Task to carry out:
Leaving out the pictures, write the following records exactly as they read.

(Beginning of Records supplied)

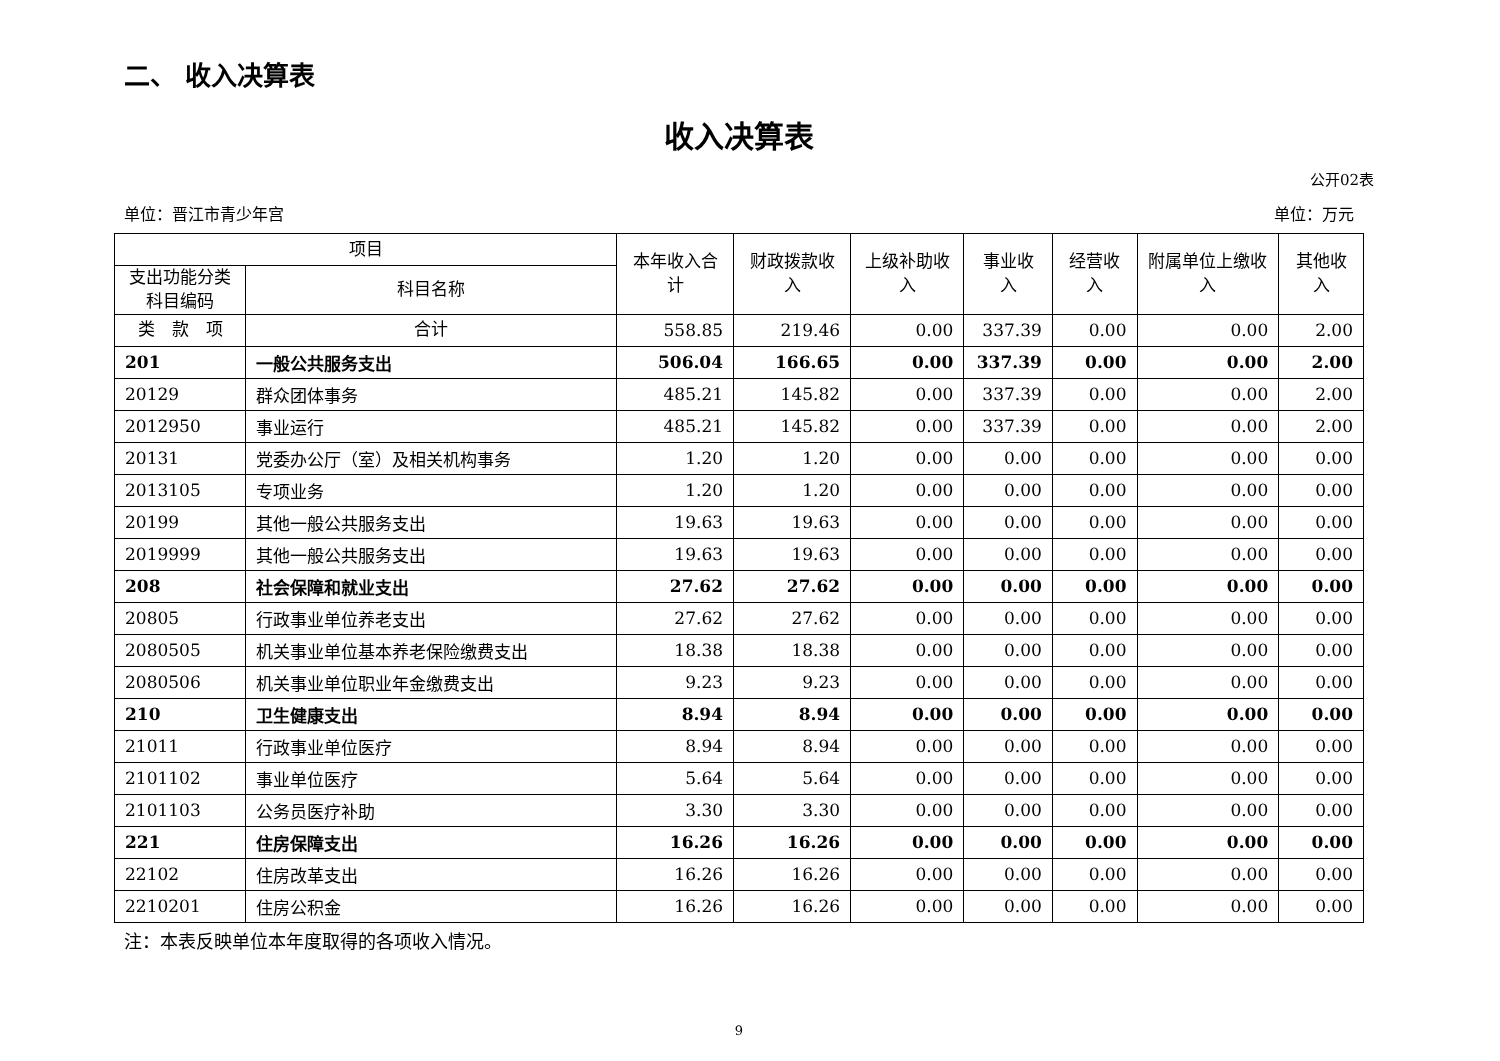二、 收入决算表
收入决算表
公开02表
单位：晋江市青少年宫 单位：万元
| 项目 | | 本年收入合计 | 财政拨款收入 | 上级补助收入 | 事业收入 | 经营收入 | 附属单位上缴收入 | 其他收入 |
| --- | --- | --- | --- | --- | --- | --- | --- | --- |
| 支出功能分类科目编码 | 科目名称 | | | | | | | |
| 类 款 项 | 合计 | 558.85 | 219.46 | 0.00 | 337.39 | 0.00 | 0.00 | 2.00 |
| 201 | 一般公共服务支出 | 506.04 | 166.65 | 0.00 | 337.39 | 0.00 | 0.00 | 2.00 |
| 20129 | 群众团体事务 | 485.21 | 145.82 | 0.00 | 337.39 | 0.00 | 0.00 | 2.00 |
| 2012950 | 事业运行 | 485.21 | 145.82 | 0.00 | 337.39 | 0.00 | 0.00 | 2.00 |
| 20131 | 党委办公厅（室）及相关机构事务 | 1.20 | 1.20 | 0.00 | 0.00 | 0.00 | 0.00 | 0.00 |
| 2013105 | 专项业务 | 1.20 | 1.20 | 0.00 | 0.00 | 0.00 | 0.00 | 0.00 |
| 20199 | 其他一般公共服务支出 | 19.63 | 19.63 | 0.00 | 0.00 | 0.00 | 0.00 | 0.00 |
| 2019999 | 其他一般公共服务支出 | 19.63 | 19.63 | 0.00 | 0.00 | 0.00 | 0.00 | 0.00 |
| 208 | 社会保障和就业支出 | 27.62 | 27.62 | 0.00 | 0.00 | 0.00 | 0.00 | 0.00 |
| 20805 | 行政事业单位养老支出 | 27.62 | 27.62 | 0.00 | 0.00 | 0.00 | 0.00 | 0.00 |
| 2080505 | 机关事业单位基本养老保险缴费支出 | 18.38 | 18.38 | 0.00 | 0.00 | 0.00 | 0.00 | 0.00 |
| 2080506 | 机关事业单位职业年金缴费支出 | 9.23 | 9.23 | 0.00 | 0.00 | 0.00 | 0.00 | 0.00 |
| 210 | 卫生健康支出 | 8.94 | 8.94 | 0.00 | 0.00 | 0.00 | 0.00 | 0.00 |
| 21011 | 行政事业单位医疗 | 8.94 | 8.94 | 0.00 | 0.00 | 0.00 | 0.00 | 0.00 |
| 2101102 | 事业单位医疗 | 5.64 | 5.64 | 0.00 | 0.00 | 0.00 | 0.00 | 0.00 |
| 2101103 | 公务员医疗补助 | 3.30 | 3.30 | 0.00 | 0.00 | 0.00 | 0.00 | 0.00 |
| 221 | 住房保障支出 | 16.26 | 16.26 | 0.00 | 0.00 | 0.00 | 0.00 | 0.00 |
| 22102 | 住房改革支出 | 16.26 | 16.26 | 0.00 | 0.00 | 0.00 | 0.00 | 0.00 |
| 2210201 | 住房公积金 | 16.26 | 16.26 | 0.00 | 0.00 | 0.00 | 0.00 | 0.00 |
注：本表反映单位本年度取得的各项收入情况。
9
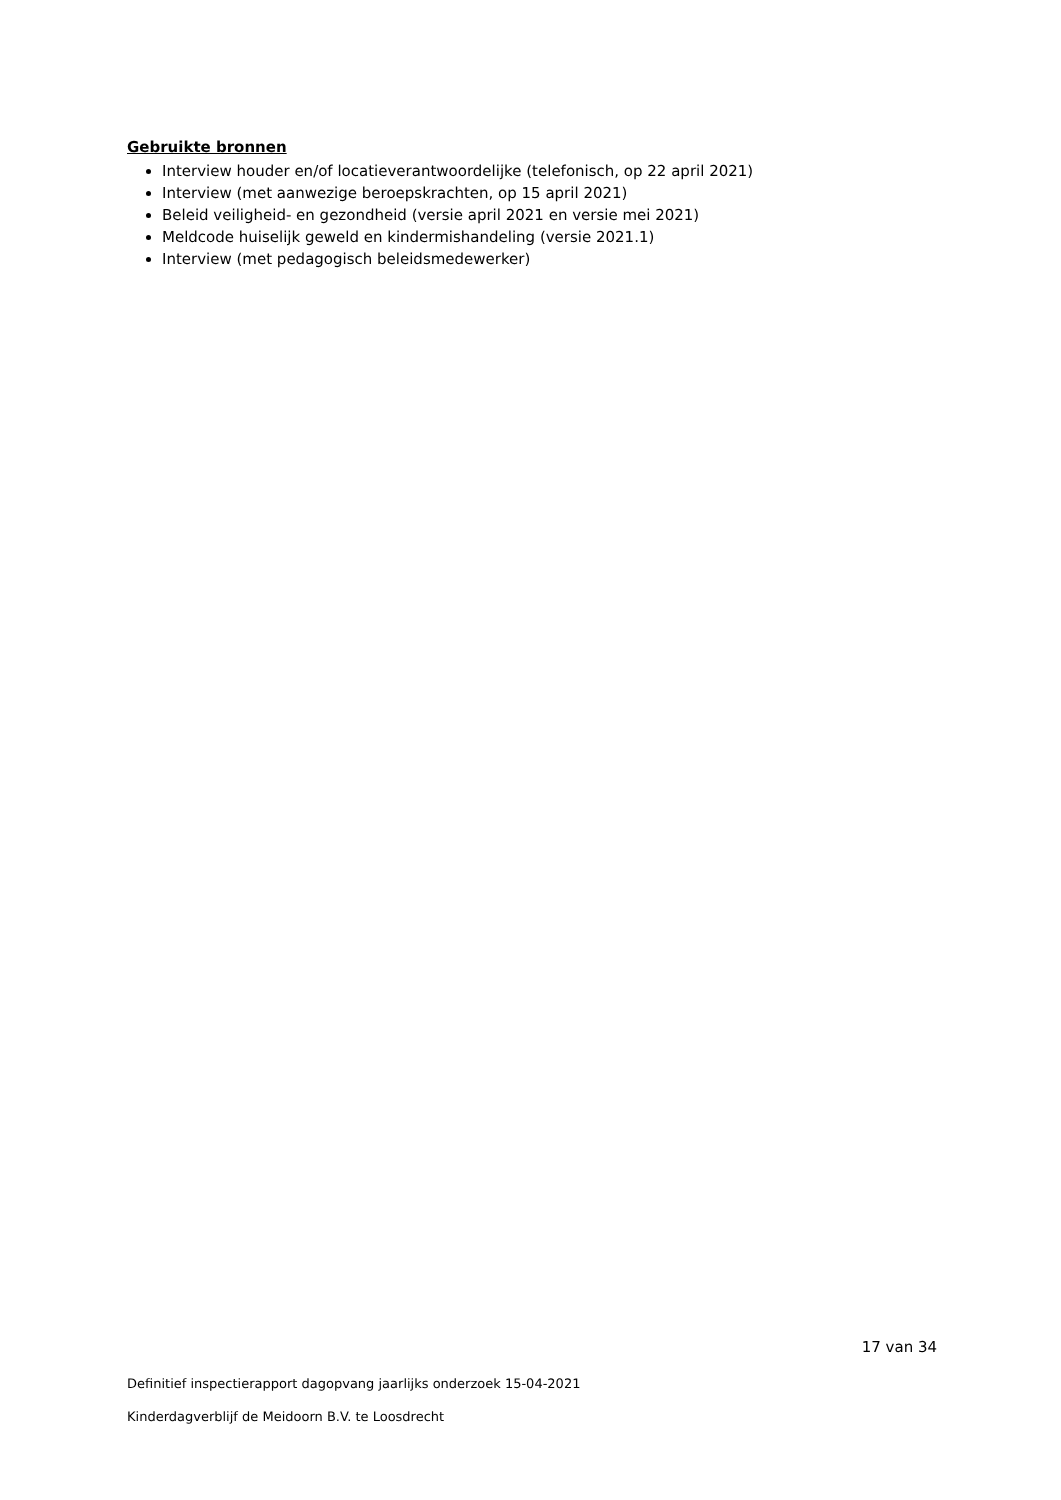Gebruikte bronnen
Interview houder en/of locatieverantwoordelijke (telefonisch, op 22 april 2021)
Interview (met aanwezige beroepskrachten, op 15 april 2021)
Beleid veiligheid- en gezondheid (versie april 2021 en versie mei 2021)
Meldcode huiselijk geweld en kindermishandeling (versie 2021.1)
Interview (met pedagogisch beleidsmedewerker)
17 van 34
Definitief inspectierapport dagopvang jaarlijks onderzoek 15-04-2021
Kinderdagverblijf de Meidoorn B.V. te Loosdrecht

(End of Records supplied)

Solution for this exercise:
二、 收入决算表
收入决算表
公开02表
单位：晋江市青少年宫 单位：万元
| 项目 | | 本年收入合计 | 财政拨款收入 | 上级补助收入 | 事业收入 | 经营收入 | 附属单位上缴收入 | 其他收入 |
| --- | --- | --- | --- | --- | --- | --- | --- | --- |
| 支出功能分类科目编码 | 科目名称 | | | | | | | |
| 类 款 项 | 合计 | 558.85 | 219.46 | 0.00 | 337.39 | 0.00 | 0.00 | 2.00 |
| 201 | 一般公共服务支出 | 506.04 | 166.65 | 0.00 | 337.39 | 0.00 | 0.00 | 2.00 |
| 20129 | 群众团体事务 | 485.21 | 145.82 | 0.00 | 337.39 | 0.00 | 0.00 | 2.00 |
| 2012950 | 事业运行 | 485.21 | 145.82 | 0.00 | 337.39 | 0.00 | 0.00 | 2.00 |
| 20131 | 党委办公厅（室）及相关机构事务 | 1.20 | 1.20 | 0.00 | 0.00 | 0.00 | 0.00 | 0.00 |
| 2013105 | 专项业务 | 1.20 | 1.20 | 0.00 | 0.00 | 0.00 | 0.00 | 0.00 |
| 20199 | 其他一般公共服务支出 | 19.63 | 19.63 | 0.00 | 0.00 | 0.00 | 0.00 | 0.00 |
| 2019999 | 其他一般公共服务支出 | 19.63 | 19.63 | 0.00 | 0.00 | 0.00 | 0.00 | 0.00 |
| 208 | 社会保障和就业支出 | 27.62 | 27.62 | 0.00 | 0.00 | 0.00 | 0.00 | 0.00 |
| 20805 | 行政事业单位养老支出 | 27.62 | 27.62 | 0.00 | 0.00 | 0.00 | 0.00 | 0.00 |
| 2080505 | 机关事业单位基本养老保险缴费支出 | 18.38 | 18.38 | 0.00 | 0.00 | 0.00 | 0.00 | 0.00 |
| 2080506 | 机关事业单位职业年金缴费支出 | 9.23 | 9.23 | 0.00 | 0.00 | 0.00 | 0.00 | 0.00 |
| 210 | 卫生健康支出 | 8.94 | 8.94 | 0.00 | 0.00 | 0.00 | 0.00 | 0.00 |
| 21011 | 行政事业单位医疗 | 8.94 | 8.94 | 0.00 | 0.00 | 0.00 | 0.00 | 0.00 |
| 2101102 | 事业单位医疗 | 5.64 | 5.64 | 0.00 | 0.00 | 0.00 | 0.00 | 0.00 |
| 2101103 | 公务员医疗补助 | 3.30 | 3.30 | 0.00 | 0.00 | 0.00 | 0.00 | 0.00 |
| 221 | 住房保障支出 | 16.26 | 16.26 | 0.00 | 0.00 | 0.00 | 0.00 | 0.00 |
| 22102 | 住房改革支出 | 16.26 | 16.26 | 0.00 | 0.00 | 0.00 | 0.00 | 0.00 |
| 2210201 | 住房公积金 | 16.26 | 16.26 | 0.00 | 0.00 | 0.00 | 0.00 | 0.00 |
注：本表反映单位本年度取得的各项收入情况。
9
Gebruikte bronnen
Interview houder en/of locatieverantwoordelijke (telefonisch, op 22 april 2021)
Interview (met aanwezige beroepskrachten, op 15 april 2021)
Beleid veiligheid- en gezondheid (versie april 2021 en versie mei 2021)
Meldcode huiselijk geweld en kindermishandeling (versie 2021.1)
Interview (met pedagogisch beleidsmedewerker)
17 van 34
Definitief inspectierapport dagopvang jaarlijks onderzoek 15-04-2021
Kinderdagverblijf de Meidoorn B.V. te Loosdrecht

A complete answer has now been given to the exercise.